Le français, nouvelle langue de l’Europe post-Brexit?
Le correspondant à Bruxelles depuis vingt-cinq ans du journal
Libération Jean Quatremer a des souvenirs précis:
«Dans les années 90, et même encore au tout début des années 2000, on parlait encore beaucoup français dans les enceintes européennes. Quasiment tous les diplomates et hauts fonctionnaires s’exprimaient aisément en français», une des trois langues de travail des institutions européennes avec l’anglais et l’allemand. La situation a commencé à changer avec l’arrivée de la Suède, la Finlande et l’Autriche en 1995, volontiers anglophones, et a basculé avec le méga-élargissement de 2004. Aujourd’hui, sauf à la Cour de justice où le français perdure, les 28 Etats membres de l’UE travaillent principalement en anglais, les documents les plus importants étant ensuite traduits dans les 24 langues officielles. Quand la Suisse négocie à Bruxelles, tout se passe en anglais, dès lors qu’un seul participant n’est pas francophone.
Le départ des Britanniques pourrait donc être un séisme.
En effet le Royaume-Uni est le seul pays qui a choisi l’anglais comme langue officielle, celle de l’Irlande étant le gaélique et celle de Malte le maltais, pour des raisons de politique intérieure. Or l’Union ne peut légalement pas travailler ou communiquer dans une langue officiellement déposée par aucun de ses membres… Casse-tête diplomatique en vue. «Doucement mais sûrement, la part de l’anglais va diminuer», a aimablement prévenu, en anglais, Jean-Claude Juncker, le président de la Commission en 2017, devant un aréopage de diplomates à Florence. Avant de continuer son discours en français.
L’Irlande propose bien que l’anglais reste langue des traités européens et langue officielle, mais des juristes font remarquer que cela devrait passer par un vote à l’unanimité du Conseil européen sur l’article 1 du règlement 1/1958, selon lequel «le régime linguistique des institutions de l’Union est fixé, sans préjudice des dispositions prévues par le statut de la Cour de justice, par le Conseil statuant à l’unanimité par voie de règlements». Peut-on imaginer les Allemands, les Autrichiens et surtout les Français voter pour le maintien de l’anglais, quand Emmanuel Macron a annoncé vouloir renforcer la francophonie? Et l’UE pourrait-elle travailler dans une langue parlée par seulement 38% de ses membres?

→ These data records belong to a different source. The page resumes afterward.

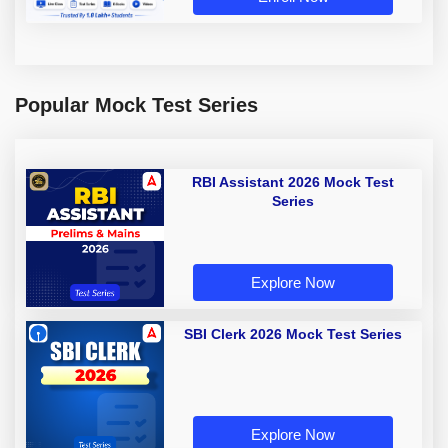
Popular Mock Test Series
RBI Assistant 2026 Mock Test
Series
Explore Now
SBI Clerk 2026 Mock Test Series
Explore Now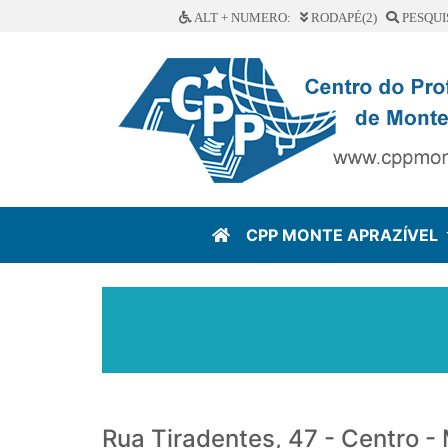
ALT + NUMERO:
RODAPÉ(2)
PESQUI
CPP MONTE APRAZÍVEL
Rua Tiradentes, 47 - Centro -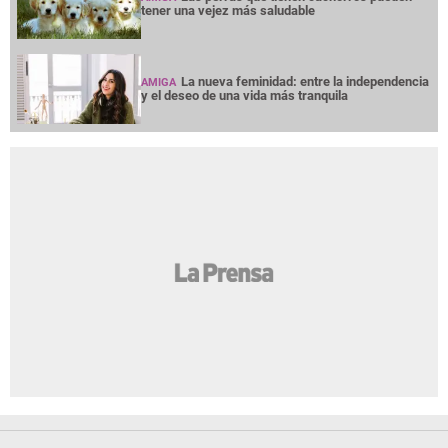
tener una vejez más saludable
La nueva feminidad: entre la independencia
AMIGA
y el deseo de una vida más tranquila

De fait, la domination de l’anglais paraît difficilement réversible. Le Guardian a calculé en 2014 qu’entre 2008 et 2012, plus de 1,6 million de pages ont été traduites en anglais par la Commission, contre seulement 72 662 en français. L’anglais est aussi la langue la plus étudiée en Europe. Certains experts avancent donc a contrario que l’anglais après le Brexit pourrait devenir une véritable lingua franca neutre et dépolitisée, une fois détachée de son cadre national politique. Mais son registre traduisant sa vision du monde, une langue peut-elle jamais réellement être neutre?

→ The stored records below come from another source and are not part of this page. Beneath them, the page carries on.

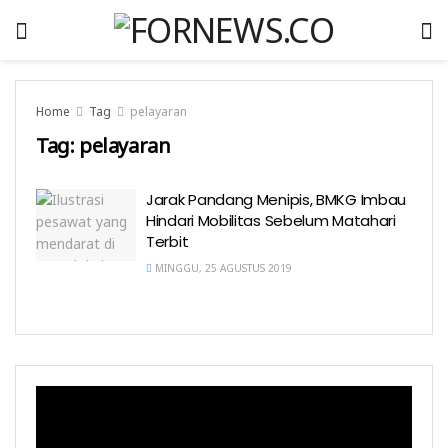
Home
Tag
pelayaran
Tag:
pelayaran
Jarak Pandang Menipis, BMKG Imbau
Hindari Mobilitas Sebelum Matahari
Terbit
MINGGU, 25 AGUSTUS 2019
Pemutar
Video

Les anglophones de langue maternelle étaient jusqu’ici dans une position avantageuse; que l’anglais devienne une langue de contact en étant pour tous une deuxième langue assurerait en tout cas plus d’égalité entre les interlocuteurs, selon un ancien ambassadeur suisse familier des arcanes bruxellois. Qui pense que ce nouveau sujet de débat ne fera qu’ajouter encore un peu de complexité aux affaires européennes… Jean Quatremer, le correspondant de Libération, lui, pointe les dangers de l’«euroglobish», cet anglais trituré dans tous les sens, qui, «n’étant maîtrisé parfaitement par personne, donne déjà lieu à des textes juridiques compliqués, parfois imprécis et peu solides».